Activity: Rewrite the lines starting at "chunk of India's retail GDP is already being" and ending at "they might not expect it.", replacing "merchants" with "shopkeepers" and keeping everything else the same. Leave out the pictures.
*** Records shown ***
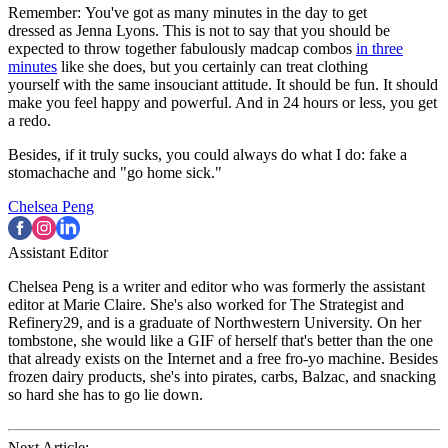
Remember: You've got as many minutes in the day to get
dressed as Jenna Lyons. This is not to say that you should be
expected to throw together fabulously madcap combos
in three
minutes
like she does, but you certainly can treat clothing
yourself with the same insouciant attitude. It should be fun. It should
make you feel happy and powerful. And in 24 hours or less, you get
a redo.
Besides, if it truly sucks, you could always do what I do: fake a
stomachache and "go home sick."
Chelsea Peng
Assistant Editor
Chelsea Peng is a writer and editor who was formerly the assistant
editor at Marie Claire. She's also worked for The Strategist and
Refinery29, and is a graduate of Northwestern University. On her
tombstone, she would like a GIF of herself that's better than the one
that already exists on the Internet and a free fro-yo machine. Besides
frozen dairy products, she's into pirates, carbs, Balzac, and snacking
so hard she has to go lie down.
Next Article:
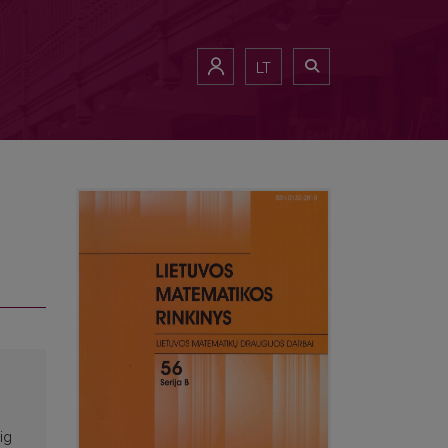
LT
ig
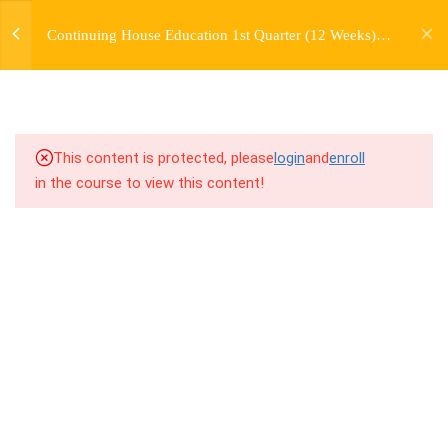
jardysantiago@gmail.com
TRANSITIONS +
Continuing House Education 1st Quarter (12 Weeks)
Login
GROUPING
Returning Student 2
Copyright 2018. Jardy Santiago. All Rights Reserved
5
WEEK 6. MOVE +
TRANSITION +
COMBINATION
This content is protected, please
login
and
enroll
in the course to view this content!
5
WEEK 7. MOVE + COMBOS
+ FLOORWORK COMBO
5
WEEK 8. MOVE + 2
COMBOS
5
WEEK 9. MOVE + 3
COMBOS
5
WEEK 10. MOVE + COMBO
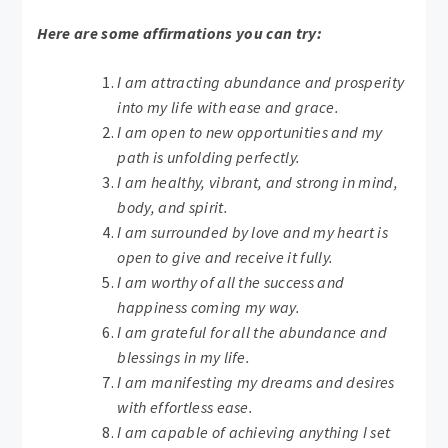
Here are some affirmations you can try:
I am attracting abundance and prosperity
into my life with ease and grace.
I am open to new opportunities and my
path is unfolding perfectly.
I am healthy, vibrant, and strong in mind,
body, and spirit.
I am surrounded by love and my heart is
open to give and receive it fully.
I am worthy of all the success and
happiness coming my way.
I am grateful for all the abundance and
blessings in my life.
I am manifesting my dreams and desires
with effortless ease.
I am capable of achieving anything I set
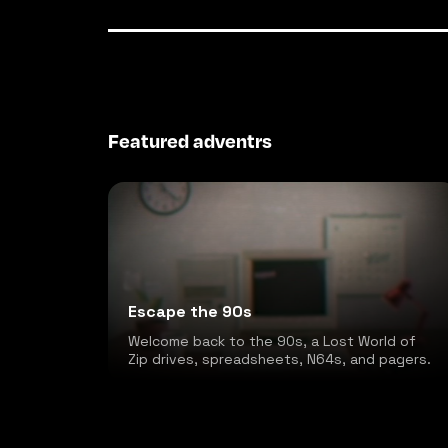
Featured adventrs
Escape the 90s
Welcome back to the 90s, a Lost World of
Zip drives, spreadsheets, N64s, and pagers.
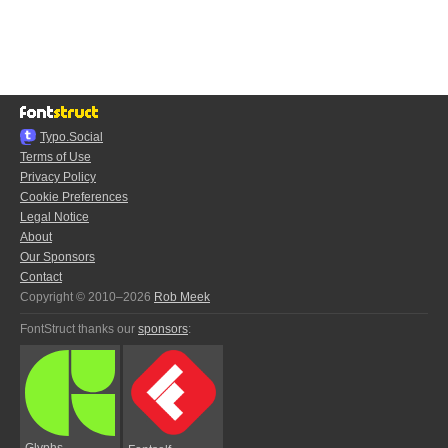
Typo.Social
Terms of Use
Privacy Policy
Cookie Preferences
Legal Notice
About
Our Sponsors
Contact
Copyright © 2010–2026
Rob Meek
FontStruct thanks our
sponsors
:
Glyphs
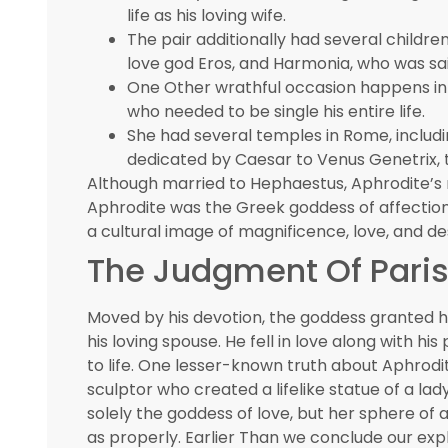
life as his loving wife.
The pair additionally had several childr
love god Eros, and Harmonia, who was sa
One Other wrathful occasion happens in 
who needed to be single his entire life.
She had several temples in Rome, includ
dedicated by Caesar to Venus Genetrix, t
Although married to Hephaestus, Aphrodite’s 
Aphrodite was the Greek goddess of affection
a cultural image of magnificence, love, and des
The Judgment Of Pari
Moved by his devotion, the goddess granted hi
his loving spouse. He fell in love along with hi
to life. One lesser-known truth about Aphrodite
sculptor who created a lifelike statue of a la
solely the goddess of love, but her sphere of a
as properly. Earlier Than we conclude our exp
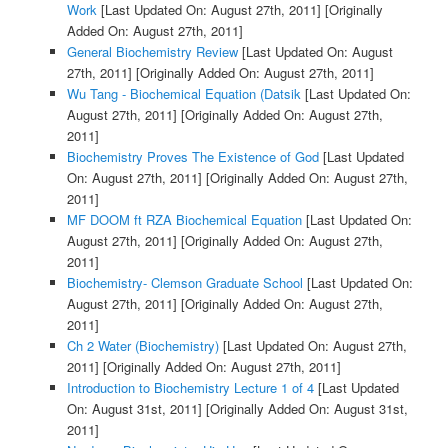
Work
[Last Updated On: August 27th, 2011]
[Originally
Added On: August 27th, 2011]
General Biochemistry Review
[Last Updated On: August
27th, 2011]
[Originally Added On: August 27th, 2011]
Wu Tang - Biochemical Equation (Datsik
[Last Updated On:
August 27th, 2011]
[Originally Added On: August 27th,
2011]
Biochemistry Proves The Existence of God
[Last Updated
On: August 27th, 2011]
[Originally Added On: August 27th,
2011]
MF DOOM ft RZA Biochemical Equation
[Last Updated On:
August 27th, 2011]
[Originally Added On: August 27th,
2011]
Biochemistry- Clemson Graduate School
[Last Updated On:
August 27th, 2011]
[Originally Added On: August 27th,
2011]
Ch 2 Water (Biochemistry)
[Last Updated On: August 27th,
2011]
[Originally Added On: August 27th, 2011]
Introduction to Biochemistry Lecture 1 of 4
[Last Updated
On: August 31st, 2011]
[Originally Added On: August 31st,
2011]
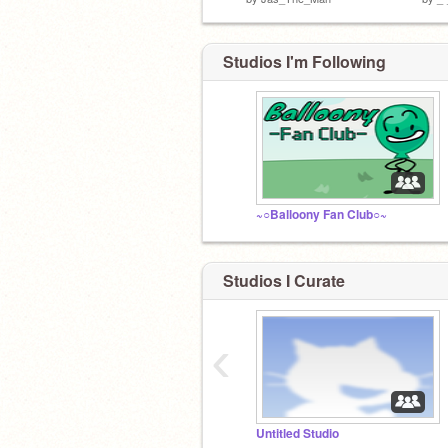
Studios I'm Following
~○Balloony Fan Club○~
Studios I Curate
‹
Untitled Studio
*** End of Records shown ***
*** Records shown ***
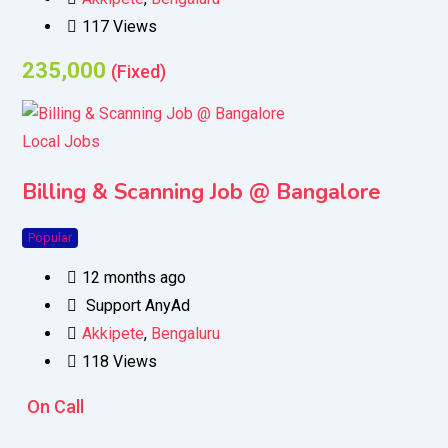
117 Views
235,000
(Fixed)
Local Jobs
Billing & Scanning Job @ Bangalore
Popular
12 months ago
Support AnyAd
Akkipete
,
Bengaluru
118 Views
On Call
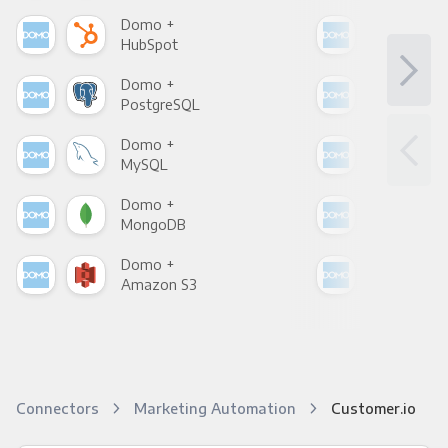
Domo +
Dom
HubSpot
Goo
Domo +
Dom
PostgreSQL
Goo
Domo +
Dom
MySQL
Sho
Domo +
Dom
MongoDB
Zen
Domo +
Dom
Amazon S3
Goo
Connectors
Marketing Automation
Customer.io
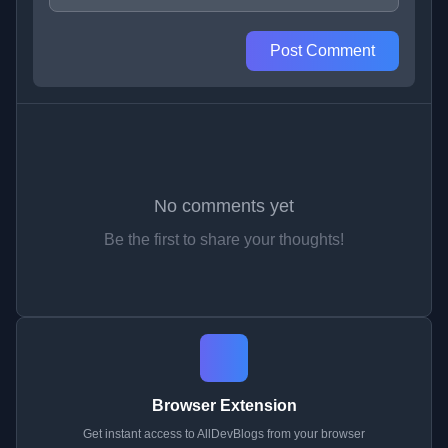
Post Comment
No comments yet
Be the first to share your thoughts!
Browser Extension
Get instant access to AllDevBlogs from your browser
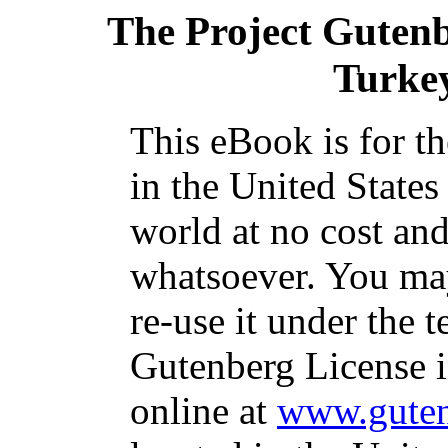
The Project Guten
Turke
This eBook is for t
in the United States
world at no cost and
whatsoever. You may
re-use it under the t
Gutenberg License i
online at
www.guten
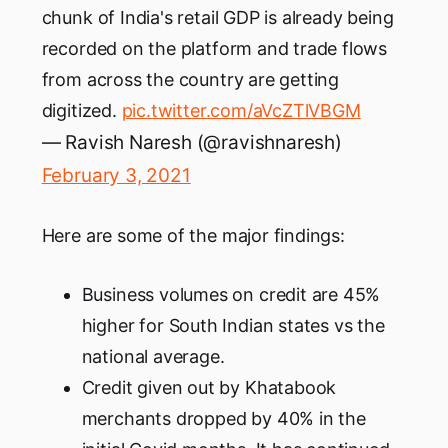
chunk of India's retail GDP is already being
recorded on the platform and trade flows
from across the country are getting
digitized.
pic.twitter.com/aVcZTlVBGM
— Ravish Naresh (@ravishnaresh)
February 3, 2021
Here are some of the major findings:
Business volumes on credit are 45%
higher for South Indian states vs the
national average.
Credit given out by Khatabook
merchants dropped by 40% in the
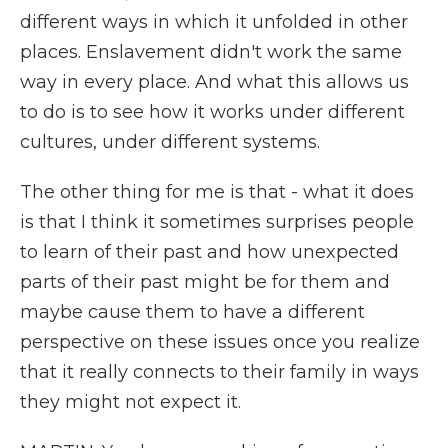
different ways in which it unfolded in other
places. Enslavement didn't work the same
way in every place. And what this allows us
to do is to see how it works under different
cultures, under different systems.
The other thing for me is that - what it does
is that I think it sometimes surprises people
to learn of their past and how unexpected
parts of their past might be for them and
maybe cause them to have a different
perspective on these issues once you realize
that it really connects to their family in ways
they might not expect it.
*** End of Records shown ***
*** Records shown ***
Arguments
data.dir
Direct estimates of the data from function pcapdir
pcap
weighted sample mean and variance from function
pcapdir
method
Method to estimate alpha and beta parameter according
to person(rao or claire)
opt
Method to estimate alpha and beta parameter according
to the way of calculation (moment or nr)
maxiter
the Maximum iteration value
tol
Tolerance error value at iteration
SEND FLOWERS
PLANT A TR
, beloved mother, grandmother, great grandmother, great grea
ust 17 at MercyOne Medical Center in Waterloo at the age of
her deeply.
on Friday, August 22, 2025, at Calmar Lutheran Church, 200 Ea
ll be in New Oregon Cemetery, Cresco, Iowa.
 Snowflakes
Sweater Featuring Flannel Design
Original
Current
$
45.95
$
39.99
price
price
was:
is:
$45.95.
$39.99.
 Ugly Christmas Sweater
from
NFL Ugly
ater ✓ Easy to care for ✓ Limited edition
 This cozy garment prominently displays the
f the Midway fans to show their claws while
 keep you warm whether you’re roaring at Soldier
*** End of Records shown ***
Exercise result:
chunk of India's retail GDP is already being
recorded on the platform and trade flows
from across the country are getting
digitized.
pic.twitter.com/aVcZTlVBGM
— Ravish Naresh (@ravishnaresh)
February 3, 2021
Here are some of the major findings:
Business volumes on credit are 45%
higher for South Indian states vs the
national average.
Credit given out by Khatabook
shopkeepers dropped by 40% in the
different ways in which it unfolded in other
places. Enslavement didn't work the same
way in every place. And what this allows us
to do is to see how it works under different
cultures, under different systems.
The other thing for me is that - what it does
is that I think it sometimes surprises people
to learn of their past and how unexpected
parts of their past might be for them and
maybe cause them to have a different
perspective on these issues once you realize
that it really connects to their family in ways
they might not expect it.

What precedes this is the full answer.